Format the lines of the data from the line containing "University Club of Rockford" through the line containing "and even pool", both included, as a JSON list of strings, one string per line and no blank lines.

---------- Data for analysis ----------

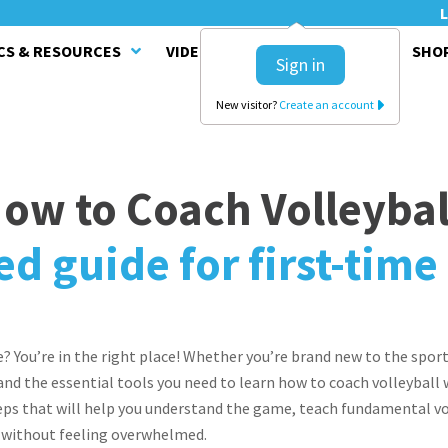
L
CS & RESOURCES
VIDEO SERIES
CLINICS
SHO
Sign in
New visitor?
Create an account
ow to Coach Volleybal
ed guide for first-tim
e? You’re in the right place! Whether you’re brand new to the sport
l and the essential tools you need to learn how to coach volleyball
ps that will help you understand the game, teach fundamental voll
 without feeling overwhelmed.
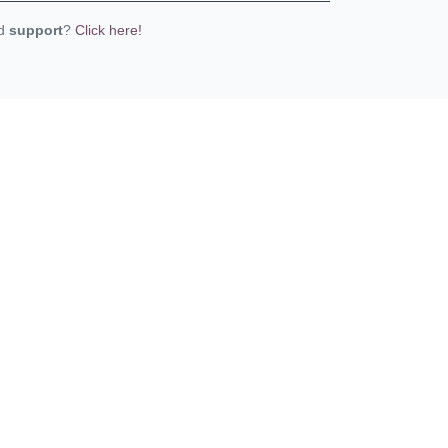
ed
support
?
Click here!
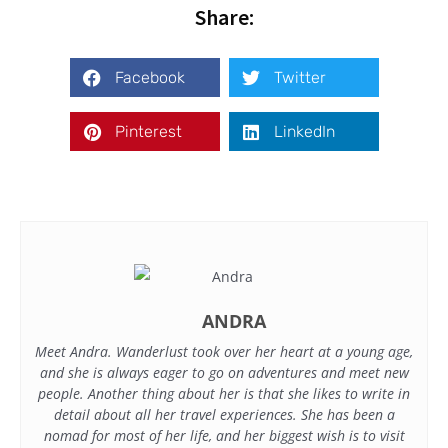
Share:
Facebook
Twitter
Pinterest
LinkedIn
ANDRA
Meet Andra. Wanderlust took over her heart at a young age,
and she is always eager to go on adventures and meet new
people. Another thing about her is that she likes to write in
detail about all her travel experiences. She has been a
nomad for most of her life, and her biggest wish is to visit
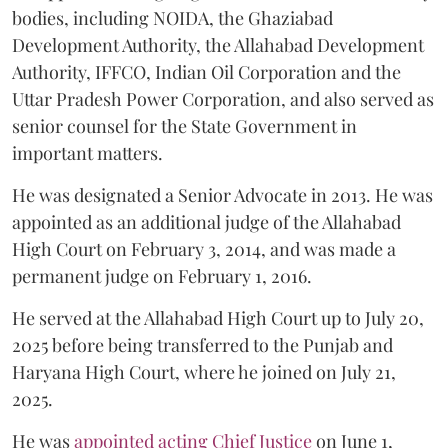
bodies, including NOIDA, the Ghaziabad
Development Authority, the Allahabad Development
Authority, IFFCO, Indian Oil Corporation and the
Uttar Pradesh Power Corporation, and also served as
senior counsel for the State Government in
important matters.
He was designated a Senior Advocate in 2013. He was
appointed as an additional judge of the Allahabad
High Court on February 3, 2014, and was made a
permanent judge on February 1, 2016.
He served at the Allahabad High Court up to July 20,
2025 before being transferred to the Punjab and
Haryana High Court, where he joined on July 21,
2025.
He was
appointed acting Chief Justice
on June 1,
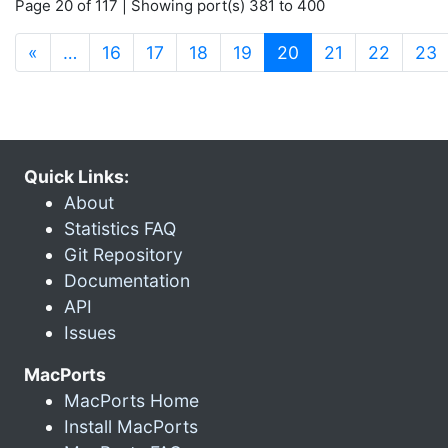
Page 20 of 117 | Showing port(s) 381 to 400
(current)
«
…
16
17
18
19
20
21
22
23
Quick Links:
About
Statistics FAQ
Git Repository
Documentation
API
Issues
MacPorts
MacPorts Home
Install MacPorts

----------
---------- Data for analysis ----------

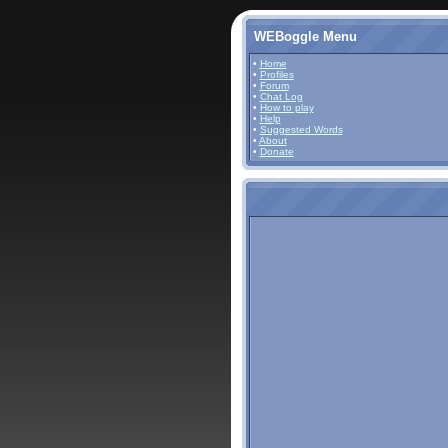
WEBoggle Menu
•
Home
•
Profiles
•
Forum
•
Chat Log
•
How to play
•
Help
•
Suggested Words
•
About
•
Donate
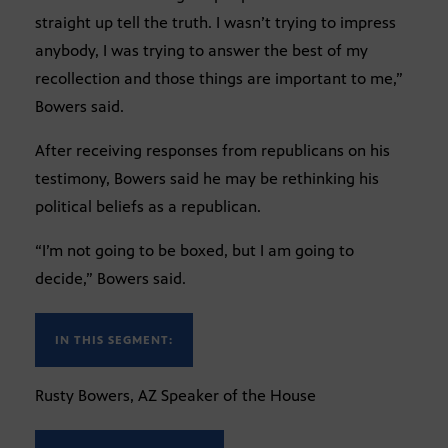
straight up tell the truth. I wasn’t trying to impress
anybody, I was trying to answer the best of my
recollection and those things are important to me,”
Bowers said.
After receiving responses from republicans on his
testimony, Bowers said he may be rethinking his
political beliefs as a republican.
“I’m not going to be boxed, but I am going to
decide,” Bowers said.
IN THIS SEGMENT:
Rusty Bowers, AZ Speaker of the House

----------
---------- Data for analysis ----------

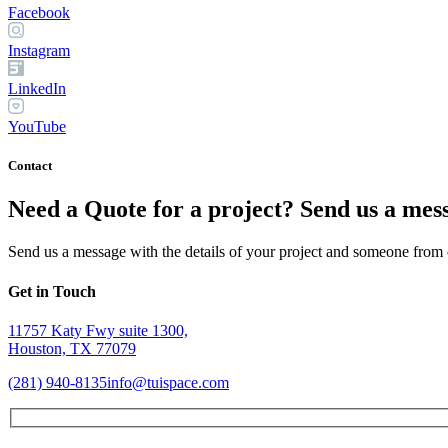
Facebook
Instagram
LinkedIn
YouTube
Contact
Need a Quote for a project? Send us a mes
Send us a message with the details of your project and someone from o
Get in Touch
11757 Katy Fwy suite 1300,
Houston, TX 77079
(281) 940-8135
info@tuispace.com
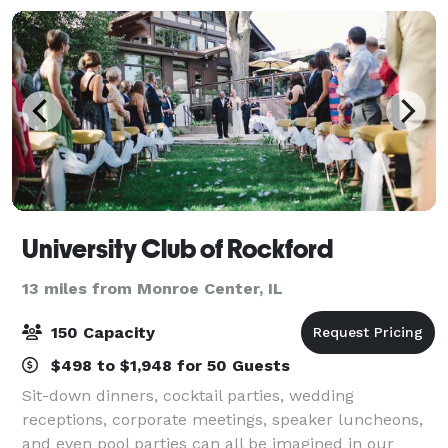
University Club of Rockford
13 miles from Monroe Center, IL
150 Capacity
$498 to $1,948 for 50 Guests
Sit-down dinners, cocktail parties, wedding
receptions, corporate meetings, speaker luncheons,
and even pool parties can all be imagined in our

----------

### Problem solution
[
  "University Club of Rockford",
  "13 miles from Monroe Center, IL",
  "150 Capacity",
  "$498 to $1,948 for 50 Guests",
  "Sit-down dinners, cocktail parties, wedding",
  "receptions, corporate meetings, speaker luncheons,",
  "and even pool parties can all be imagined in our"
]